It looks like the reason why I get this error has to do with the Embedding layers (there are two embedding layers, one to convert token ids  from the vocabulary space (size 50304) to the latent space (size 512) and another embedding layer at the end to do viceversa.

What should I do to have the FIM diagonal of all model parameters?
Many thanks, and again, great package.

Thomas George · Answer 1 · Fri Jan 12 2024 17:53:09 GMT+0800 (China Standard Time)

Hi, the issue here is that I have not yet found a satisfactory as to how to implement Embedding layers in NNGeometry.

A possible temporary workaround would be to emulate embeddings using a Linear layer + onehot encoding

Another possible workaround would be to compute the FIM for all parameters but the Embedding layer's one by manually creating the LayerCollection object passed to the FIM constructor, instead of the default which is to add all Pytorch modules with parameters.

Carlo Nicolini, PhD · Answer 2 · Fri Jan 12 2024 18:49:42 GMT+0800 (China Standard Time)

Would you kindly expand on the first workaround?
I've tried to follow your suggestion and came up with this snippet, but I am not sure this is what you intended, could you please check?

import torch.nn as nn
import torch.nn.functional as F

class OneHotLinearEmbedding(nn.Module):
    def __init__(self, pretrained_embedding_layer):
        super(OneHotLinearEmbedding, self).__init__()

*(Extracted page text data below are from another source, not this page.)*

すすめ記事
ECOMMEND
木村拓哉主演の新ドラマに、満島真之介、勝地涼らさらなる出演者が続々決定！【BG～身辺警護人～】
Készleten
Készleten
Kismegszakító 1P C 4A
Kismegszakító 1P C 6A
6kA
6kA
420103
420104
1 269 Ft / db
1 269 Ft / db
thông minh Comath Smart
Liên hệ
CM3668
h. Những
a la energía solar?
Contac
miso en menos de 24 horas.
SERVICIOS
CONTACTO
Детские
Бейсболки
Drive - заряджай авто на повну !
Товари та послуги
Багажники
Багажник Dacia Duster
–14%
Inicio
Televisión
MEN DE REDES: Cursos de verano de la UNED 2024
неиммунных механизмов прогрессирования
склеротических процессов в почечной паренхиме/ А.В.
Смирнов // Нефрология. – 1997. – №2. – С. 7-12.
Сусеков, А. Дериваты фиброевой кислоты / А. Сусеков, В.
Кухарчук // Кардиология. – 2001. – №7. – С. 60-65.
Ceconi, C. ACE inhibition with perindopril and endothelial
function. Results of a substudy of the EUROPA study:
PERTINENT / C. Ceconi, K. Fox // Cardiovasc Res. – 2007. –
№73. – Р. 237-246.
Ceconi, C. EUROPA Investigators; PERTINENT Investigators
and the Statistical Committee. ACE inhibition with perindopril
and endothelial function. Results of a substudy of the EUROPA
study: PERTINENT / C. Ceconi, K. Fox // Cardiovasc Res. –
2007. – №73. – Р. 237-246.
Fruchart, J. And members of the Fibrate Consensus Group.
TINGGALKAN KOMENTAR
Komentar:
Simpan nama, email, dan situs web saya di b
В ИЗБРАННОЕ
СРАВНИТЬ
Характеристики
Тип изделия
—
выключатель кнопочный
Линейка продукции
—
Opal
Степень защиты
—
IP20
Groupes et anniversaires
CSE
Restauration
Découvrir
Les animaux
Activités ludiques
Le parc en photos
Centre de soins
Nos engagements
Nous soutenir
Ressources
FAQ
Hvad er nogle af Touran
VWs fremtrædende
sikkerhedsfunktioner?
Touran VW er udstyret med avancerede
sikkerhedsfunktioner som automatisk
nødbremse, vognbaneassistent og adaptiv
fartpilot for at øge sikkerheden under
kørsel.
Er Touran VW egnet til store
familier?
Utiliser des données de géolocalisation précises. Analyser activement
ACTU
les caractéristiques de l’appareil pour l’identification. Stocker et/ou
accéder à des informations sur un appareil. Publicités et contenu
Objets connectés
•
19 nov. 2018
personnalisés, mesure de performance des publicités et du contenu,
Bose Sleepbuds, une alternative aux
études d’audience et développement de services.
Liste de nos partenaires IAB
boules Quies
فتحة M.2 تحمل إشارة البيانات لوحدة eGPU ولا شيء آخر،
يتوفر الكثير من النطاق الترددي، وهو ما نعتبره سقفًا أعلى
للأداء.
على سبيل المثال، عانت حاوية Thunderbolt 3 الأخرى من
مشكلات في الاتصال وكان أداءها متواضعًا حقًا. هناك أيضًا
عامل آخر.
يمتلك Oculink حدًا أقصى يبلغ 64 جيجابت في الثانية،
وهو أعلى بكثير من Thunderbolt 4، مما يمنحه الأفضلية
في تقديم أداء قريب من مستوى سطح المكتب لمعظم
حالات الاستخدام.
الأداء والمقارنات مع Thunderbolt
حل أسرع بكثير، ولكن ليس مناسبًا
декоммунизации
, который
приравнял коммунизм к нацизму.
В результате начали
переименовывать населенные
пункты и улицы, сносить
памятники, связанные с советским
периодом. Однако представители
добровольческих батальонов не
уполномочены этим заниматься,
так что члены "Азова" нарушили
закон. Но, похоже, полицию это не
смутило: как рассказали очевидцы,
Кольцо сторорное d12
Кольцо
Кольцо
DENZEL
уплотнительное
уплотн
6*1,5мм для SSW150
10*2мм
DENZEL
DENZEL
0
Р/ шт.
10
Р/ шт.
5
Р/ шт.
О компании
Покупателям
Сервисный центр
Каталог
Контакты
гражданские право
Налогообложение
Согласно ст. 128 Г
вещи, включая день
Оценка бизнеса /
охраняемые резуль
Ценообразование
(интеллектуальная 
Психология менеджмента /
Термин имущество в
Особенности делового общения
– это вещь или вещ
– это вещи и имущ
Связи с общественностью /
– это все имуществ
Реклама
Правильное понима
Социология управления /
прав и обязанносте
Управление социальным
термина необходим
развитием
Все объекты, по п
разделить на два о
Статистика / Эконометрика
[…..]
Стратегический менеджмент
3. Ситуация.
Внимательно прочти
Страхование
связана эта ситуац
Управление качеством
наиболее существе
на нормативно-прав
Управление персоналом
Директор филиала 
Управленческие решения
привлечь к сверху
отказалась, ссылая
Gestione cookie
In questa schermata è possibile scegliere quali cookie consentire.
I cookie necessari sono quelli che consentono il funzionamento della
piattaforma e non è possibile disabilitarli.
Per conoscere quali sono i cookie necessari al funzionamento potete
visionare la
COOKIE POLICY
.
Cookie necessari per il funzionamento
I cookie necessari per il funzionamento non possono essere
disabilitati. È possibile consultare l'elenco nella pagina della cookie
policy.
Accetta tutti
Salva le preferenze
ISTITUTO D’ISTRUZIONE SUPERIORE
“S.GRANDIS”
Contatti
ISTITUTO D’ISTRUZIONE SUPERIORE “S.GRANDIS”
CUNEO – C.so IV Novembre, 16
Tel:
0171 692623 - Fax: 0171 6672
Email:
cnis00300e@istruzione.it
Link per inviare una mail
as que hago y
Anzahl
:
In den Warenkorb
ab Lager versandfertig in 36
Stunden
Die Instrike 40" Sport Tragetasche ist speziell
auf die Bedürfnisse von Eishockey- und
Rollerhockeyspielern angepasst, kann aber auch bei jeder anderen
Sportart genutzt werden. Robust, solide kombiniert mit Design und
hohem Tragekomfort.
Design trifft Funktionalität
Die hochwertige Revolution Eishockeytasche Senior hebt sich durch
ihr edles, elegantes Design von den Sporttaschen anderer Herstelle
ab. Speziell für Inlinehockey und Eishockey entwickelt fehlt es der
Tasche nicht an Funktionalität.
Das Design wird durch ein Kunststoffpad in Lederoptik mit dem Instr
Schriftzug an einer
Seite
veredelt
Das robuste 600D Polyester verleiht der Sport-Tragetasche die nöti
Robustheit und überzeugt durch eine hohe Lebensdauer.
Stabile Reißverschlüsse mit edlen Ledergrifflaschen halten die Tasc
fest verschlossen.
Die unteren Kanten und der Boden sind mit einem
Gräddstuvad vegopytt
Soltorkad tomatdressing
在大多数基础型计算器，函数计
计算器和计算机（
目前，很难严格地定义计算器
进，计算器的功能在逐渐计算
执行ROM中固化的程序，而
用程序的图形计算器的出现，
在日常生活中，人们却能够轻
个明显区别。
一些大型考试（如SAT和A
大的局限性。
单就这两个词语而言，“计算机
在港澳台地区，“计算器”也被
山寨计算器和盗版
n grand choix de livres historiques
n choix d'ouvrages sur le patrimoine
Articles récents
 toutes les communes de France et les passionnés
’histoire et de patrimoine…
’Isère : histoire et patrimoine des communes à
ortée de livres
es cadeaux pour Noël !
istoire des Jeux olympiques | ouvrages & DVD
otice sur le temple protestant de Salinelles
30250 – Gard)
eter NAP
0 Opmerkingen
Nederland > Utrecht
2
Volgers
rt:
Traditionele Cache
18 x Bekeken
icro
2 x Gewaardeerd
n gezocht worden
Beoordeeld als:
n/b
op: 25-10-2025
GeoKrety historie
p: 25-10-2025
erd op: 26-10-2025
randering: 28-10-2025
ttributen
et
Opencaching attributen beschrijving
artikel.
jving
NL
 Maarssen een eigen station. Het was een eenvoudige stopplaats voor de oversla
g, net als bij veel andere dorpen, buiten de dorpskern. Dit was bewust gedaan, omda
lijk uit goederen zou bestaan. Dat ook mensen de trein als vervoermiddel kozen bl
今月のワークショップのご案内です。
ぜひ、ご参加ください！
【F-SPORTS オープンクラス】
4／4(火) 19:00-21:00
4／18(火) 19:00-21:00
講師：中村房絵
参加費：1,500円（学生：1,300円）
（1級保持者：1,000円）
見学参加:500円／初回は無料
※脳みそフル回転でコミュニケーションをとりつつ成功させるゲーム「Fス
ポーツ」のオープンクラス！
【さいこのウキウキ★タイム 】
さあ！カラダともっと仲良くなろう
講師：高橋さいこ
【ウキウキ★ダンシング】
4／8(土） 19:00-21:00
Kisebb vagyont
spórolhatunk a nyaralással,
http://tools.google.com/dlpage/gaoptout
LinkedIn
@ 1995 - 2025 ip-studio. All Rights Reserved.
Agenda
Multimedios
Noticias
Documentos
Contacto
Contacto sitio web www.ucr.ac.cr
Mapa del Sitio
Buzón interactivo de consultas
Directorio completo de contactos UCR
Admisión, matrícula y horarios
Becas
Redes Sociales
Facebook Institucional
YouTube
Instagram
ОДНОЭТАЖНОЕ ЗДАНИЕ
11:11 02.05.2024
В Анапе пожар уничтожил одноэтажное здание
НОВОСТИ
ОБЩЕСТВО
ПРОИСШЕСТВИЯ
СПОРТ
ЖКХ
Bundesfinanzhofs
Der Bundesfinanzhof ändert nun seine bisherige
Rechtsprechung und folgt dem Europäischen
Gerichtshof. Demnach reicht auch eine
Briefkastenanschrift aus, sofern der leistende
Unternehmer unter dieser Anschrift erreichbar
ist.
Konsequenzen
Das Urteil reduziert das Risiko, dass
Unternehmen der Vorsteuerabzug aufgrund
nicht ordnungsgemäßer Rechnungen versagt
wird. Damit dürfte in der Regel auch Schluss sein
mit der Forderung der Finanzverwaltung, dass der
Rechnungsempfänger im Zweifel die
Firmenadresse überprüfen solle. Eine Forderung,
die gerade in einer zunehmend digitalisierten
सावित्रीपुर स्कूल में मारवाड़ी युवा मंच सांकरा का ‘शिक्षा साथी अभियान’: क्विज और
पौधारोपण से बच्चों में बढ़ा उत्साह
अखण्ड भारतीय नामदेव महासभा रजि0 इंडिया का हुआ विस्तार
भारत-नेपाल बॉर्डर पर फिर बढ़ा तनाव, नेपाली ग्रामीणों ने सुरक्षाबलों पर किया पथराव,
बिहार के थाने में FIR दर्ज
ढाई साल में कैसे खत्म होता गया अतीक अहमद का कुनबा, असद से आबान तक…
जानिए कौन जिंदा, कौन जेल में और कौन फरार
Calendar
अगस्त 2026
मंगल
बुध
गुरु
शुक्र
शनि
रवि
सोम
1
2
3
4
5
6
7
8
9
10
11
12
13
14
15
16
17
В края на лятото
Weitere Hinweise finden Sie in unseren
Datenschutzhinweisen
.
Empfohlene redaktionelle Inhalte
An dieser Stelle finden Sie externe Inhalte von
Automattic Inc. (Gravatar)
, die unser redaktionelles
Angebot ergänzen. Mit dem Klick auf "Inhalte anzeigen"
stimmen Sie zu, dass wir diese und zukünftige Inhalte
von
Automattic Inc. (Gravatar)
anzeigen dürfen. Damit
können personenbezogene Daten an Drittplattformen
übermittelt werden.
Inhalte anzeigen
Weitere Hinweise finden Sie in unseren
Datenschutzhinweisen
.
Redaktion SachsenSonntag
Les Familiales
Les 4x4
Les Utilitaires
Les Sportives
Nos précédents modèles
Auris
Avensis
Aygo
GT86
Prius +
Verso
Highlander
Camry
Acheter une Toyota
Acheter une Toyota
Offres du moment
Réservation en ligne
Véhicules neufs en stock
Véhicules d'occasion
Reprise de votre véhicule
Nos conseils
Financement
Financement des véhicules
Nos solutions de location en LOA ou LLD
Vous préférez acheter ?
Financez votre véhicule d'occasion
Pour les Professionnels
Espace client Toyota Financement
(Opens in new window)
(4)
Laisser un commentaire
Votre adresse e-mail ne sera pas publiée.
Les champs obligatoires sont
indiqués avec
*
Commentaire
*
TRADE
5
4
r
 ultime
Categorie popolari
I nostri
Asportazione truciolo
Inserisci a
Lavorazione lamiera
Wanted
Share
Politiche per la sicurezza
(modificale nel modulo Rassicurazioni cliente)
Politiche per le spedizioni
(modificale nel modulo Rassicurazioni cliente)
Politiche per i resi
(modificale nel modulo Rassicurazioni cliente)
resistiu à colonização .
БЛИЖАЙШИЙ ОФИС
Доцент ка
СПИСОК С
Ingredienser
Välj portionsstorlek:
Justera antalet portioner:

        # Get the input size and embedding dimension from the pretrained embedding layer
        input_size, embedding_dim = pretrained_embedding_layer.weight.size()

        # Linear layer to perform embedding
        self.embedding_layer = nn.Linear(embedding_dim, input_size , bias=False)

        # Use the pretrained weights for the embedding layer
        self.embedding_layer.weight.data.copy_(pretrained_embedding_layer.weight.data)

    def forward(self, input_indices):
        # One-hot encoding
        one_hot = F.one_hot(
            input_indices, num_classes=self.embedding_layer.in_features
        ).float()

        # Apply linear layer for embedding
        embedded = self.embedding_layer(one_hot)
        return embedded

Apparently though after I replace my input Embedding layer with this for my model, the FIM computation breaks when dealing with LayerNorm. Another layer to implement on NNGeometry?

Thomas George · Answer 3 · Tue Jan 16 2024 22:39:55 GMT+0800 (China Standard Time)

Hi just a quick update that I should be able to find some time to fix this later this week or next week.

You are indeed right that LayerNorm is not implemented yet. After a quick glance it looks to be implemented very similarly to BatchNorm which means that it should not be too difficult to implement in NNGeometry.

Your implementation of the LinearLayer workaround of the embedding layer looks correct to me.

I will keep you updated as soon as I make progress!

Thomas George · Answer 4 · Wed Jan 31 2024 17:10:32 GMT+0800 (China Standard Time)

Hello, for some reason, implementing LayerNorm broke the test suite for other types of layers (Cosine and WeightNorm), thus I cannot merge it to master. It additionnally requires some more cleaning.

In the meantime you can use this branch, it should do the job for your usage. Otherwise, can you provide me with the simplest architecture for which it fails ?

Best